What you need to know

A new grant from the National Institutes of Health and the National Cancer Institute will fund a physician-scientist from the Hackensack Meridian Center for Discovery and Innovation (CDI) to investigate ways to harness the body’s natural ability to create CAR (Chimeric antigen receptor) T cells for long-term treatment of pediatric blood cancers.

The $2.78 million grant will run over five years and will support the work of Johannes Zakrzewski, M.D., who is an associate member of the CDI and a pediatric stem cell transplant attending physician at Joseph M. Sanzari Children’s Hospital at Hackensack University Medical Center and the John Theurer Cancer Center, which is part of the NCI-designated Georgetown Lombardi Comprehensive Cancer Center.

The grant, entitled "Harnessing the Thymus for Long-term Tumor Control with Hematopoietic Stem Cell- derived Naive CAR T Cells," seeks to educate the thymus to manufacture tailored immune cells to continue to keep blood cancers in check for years after remission. 
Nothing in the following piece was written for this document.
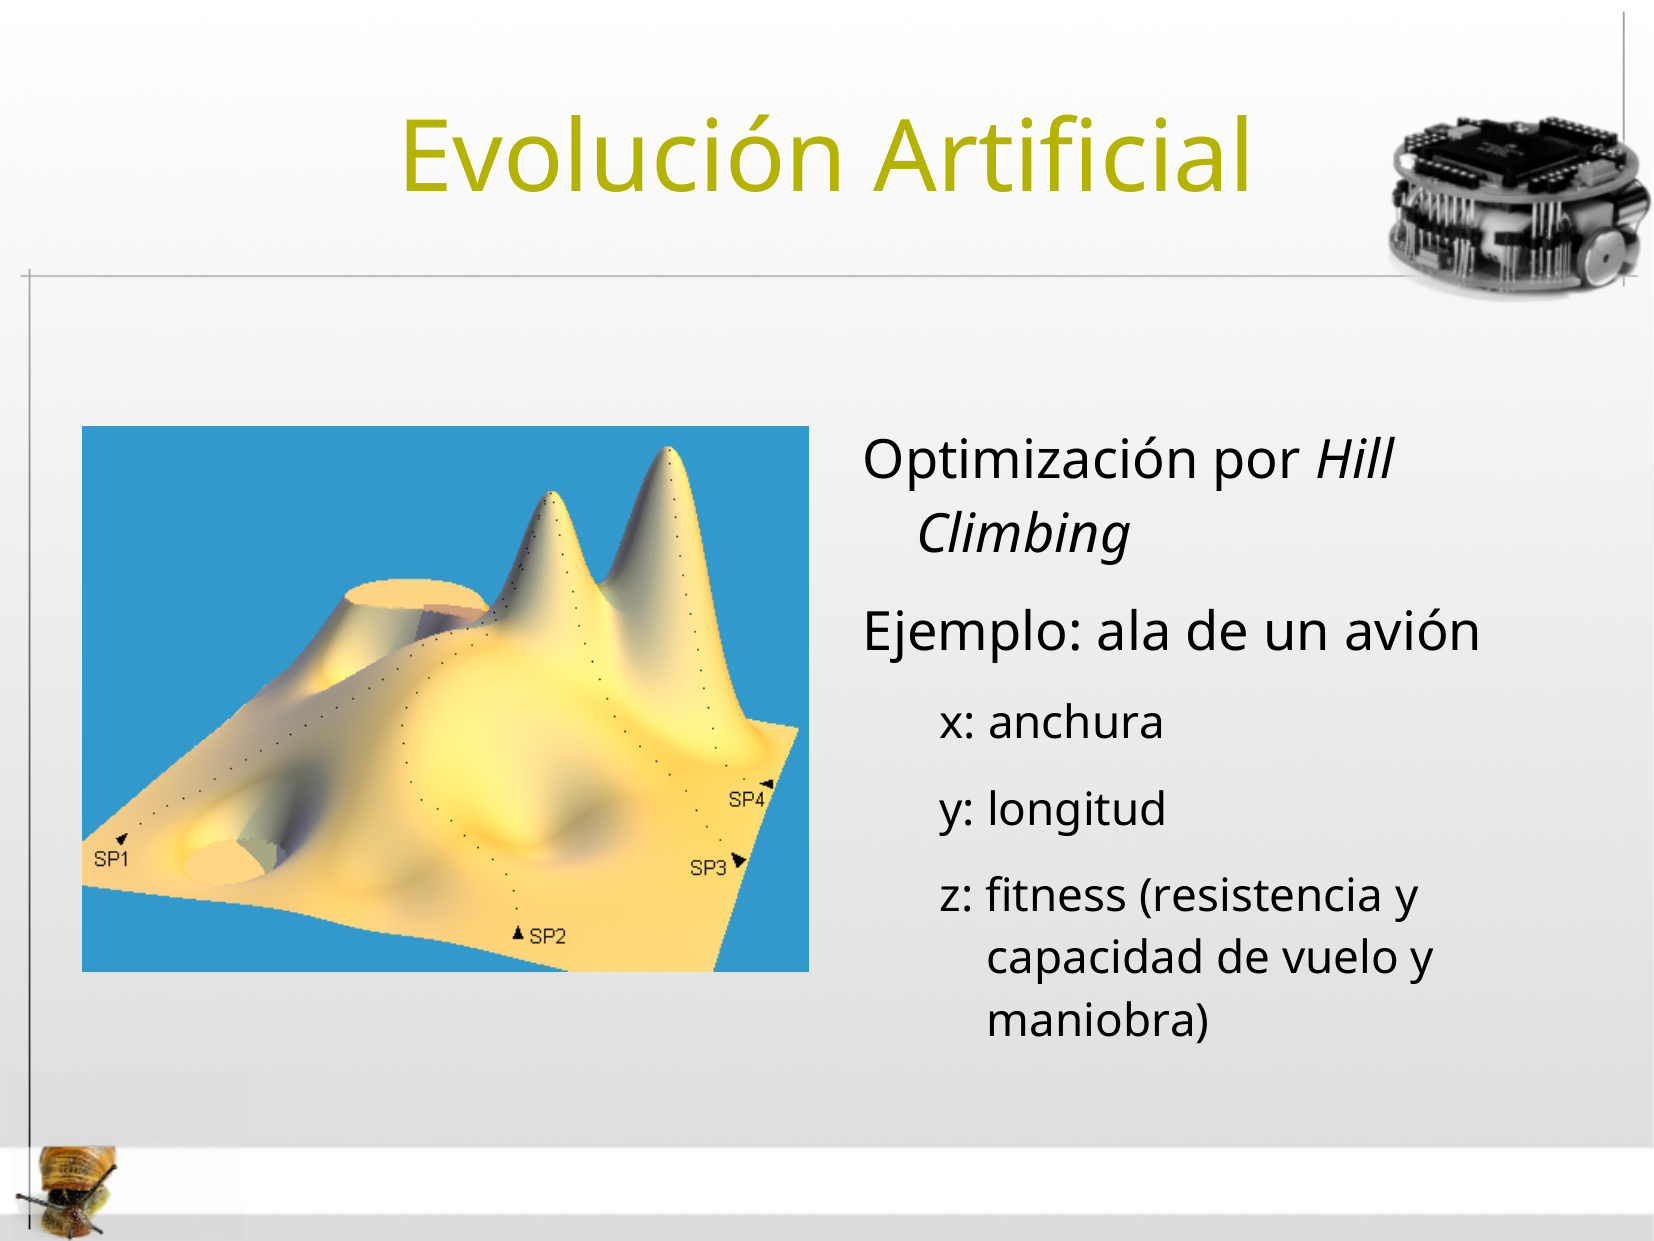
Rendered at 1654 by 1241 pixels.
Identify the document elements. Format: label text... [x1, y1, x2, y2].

picture [0, 0, 1654, 1241]
list Optimización por Hill Climbing Ejemplo: ala de un avión x: anchura y: longitud z: fitness (resistencia y capacidad de vuelo y maniobra) [845, 420, 1572, 1016]
title Evolución Artificial [82, 49, 1571, 257]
Zakrzewski and his team plan on implementing a novel platform for long-lasting tumor immunosurveillance based on continuous in-vivo generation of naïve CAR T cells. 

About the Hypothesis

Their hypothesis: after the completion of the initial course of intensive chemotherapy, long-lasting T-cell immunity to cancer antigens can be established by using hematopoietic stem and progenitor cells (HSPCs) engineered to express a tumor cell-targeting CAR and delivered into the patient’s thymus. 

The minimally invasive procedure would harness the thymus of cancer patients as an in-vivo bioreactor, offering an innovative and also relatively simple and low-toxic clinical method for sustainable production of highly potent naïve designer T cells from genetically-manipulated HSPCs. 

The work is based on the laboratory’s years of published and unpublished data, all of which has been supported by various grants and groups, most recently the Tackle Kids Cancer program of the Hackensack Meridian Health Foundation. 

Chimeric receptor antigen (CAR) T cells are transforming cancer treatment by providing tumor-specific, molecularly targeted therapies. But while the therapies can induce remission in most cases, long-term disease control remains a major clinical challenge - especially in pediatric and young adult cancer patients with high-risk malignancies.